Oh yes, we sellotaped all those plants she loves and tends up to some sticks that we found on the beach and so we haven’t had to water them much at all. This has been much better from the point of view of flooding.
All in all I reckon she is going to be pretty pleased by how we have managed.
All except of course the room belonging to The Boy. If I reveal no more to all you mothers out there than the fact that he is thirteen, going on fourteen, I am sure you will have almost as clear a picture as the vile reality of his pit.
There are yoghurt (I may even have spelled yoghurt correctly this time Mike) pots in there that are beginning to evolve into a new subspecies. Any lower into the pile I care not to delve, less I get an infected wound. I have helped in just one regard I have removed all remote controls and aerials and game controllers from his room.
Everything else he is going to have to deal with himself. Then he can have them all back again.


headless chicken said...

I think Dysons are a bit crap actually. We've had two and they were both great at first but it doesn't last.
Teenage boys bedrooms are indeed best avoided if possible.
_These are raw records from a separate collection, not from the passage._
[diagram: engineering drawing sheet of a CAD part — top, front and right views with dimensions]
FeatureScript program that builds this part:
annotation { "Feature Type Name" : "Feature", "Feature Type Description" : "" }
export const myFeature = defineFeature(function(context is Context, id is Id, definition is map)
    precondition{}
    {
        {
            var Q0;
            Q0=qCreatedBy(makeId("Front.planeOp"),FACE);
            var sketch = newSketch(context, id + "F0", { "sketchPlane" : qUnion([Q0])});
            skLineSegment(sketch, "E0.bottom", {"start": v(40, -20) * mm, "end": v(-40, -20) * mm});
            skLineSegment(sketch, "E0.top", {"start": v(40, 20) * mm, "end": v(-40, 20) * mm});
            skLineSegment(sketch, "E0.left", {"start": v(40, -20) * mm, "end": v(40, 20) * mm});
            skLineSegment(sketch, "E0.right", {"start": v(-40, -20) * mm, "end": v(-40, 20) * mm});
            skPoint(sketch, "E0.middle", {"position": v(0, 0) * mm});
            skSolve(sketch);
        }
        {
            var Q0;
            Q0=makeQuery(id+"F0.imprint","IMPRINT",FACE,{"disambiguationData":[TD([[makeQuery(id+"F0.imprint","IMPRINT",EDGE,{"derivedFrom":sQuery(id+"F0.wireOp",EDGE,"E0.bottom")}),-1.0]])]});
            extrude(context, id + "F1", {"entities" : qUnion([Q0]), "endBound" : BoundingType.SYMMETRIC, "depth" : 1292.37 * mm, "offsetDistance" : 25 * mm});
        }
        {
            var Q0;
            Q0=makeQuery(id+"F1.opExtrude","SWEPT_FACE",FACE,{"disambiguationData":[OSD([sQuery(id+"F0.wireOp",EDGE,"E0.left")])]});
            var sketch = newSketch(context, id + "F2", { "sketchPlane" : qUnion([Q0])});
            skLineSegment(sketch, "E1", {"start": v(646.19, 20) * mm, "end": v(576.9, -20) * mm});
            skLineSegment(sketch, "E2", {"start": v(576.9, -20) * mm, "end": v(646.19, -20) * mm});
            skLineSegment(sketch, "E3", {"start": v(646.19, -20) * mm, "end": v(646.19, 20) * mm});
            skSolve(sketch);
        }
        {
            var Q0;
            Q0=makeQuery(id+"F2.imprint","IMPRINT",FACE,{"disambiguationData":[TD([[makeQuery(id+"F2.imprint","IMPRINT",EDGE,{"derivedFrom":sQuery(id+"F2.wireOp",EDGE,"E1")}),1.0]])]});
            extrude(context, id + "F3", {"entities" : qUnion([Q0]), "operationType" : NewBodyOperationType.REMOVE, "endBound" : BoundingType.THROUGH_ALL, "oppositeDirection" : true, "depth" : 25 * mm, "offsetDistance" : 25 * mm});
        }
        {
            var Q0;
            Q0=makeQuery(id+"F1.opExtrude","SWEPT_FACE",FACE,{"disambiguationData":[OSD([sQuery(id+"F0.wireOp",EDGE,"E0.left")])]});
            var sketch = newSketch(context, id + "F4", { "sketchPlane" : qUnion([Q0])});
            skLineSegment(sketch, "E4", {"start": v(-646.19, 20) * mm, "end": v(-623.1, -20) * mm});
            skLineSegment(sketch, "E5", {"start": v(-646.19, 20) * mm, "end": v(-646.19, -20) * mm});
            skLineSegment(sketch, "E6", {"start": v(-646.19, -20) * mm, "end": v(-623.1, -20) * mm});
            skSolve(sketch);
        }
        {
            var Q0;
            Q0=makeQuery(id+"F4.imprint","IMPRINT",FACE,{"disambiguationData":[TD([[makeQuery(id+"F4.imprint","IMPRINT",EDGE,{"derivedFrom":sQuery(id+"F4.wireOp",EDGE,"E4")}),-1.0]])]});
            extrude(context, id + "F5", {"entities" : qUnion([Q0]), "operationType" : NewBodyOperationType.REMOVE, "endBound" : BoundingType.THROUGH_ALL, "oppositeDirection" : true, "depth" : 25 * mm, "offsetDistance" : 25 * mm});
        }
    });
On the odd occasion that I have ventured into Renegades room to search for missing plates etc.,I have felt compelled to go and shower on leaving! The odd scientific experiment has been found lurking in the dark,underneath his bed along with the festering socks and other things best not talked about.

miss behave said...

I sympathise as last month I discovered that my eldest - also 14 - had been hiding his packed lunch behind his bed for several months.

DaveM said...

If you have a Dyson go wrong take advantage of their call out service as they will virtually rebuild it for you as they do everything it needs even giving you new pipes. They have 2 charges and the max is about £50, check the website.

me said...

personally i love my dyson - and i don't mean that because of the new thingmyjig attachment especially for ladies.

You have given me a wonderful vision of a family home. From now on i shall be sending my son under the bed to collect his old socks etc., rather than venturing there myself.

enjoy your weekend ;)

meredic said...

Headless Chicken - Scientific experiments. I missed that out didn't I. The science of modern genetics is being written even now under the beds of teenage boys.

Miss Behave - welcome. Hey my mum used to keep a packed lunch at the bottom of her handbag for emergencies. God only knows what kind of emergency it could have been used in. It was there for years.

Davem - I wish I had known about this a few years ago. I have put two Dysons out of thier misery.

Me - Please consider whether it is worth risking a human life for the sake of a lost sock. I suppose you could always attatch a rope to his ankle.

Sally Lomax said...

Our Dyson is on its way out.....but actually I still like it.....

Anonymous said...

Yoghurt looks right, but I think you could have done with another comma. I had to read this sentence three times before I figured out what you were on about!

You wrote:
Since we learned that trick from last time the dog has sorted out all the washing up.

BTW I can give a strong recommendation to Miele vacuum cleaners. Vastly superior to Dysons; almost a pleasure to use to those of us with an eye for good design and engineering.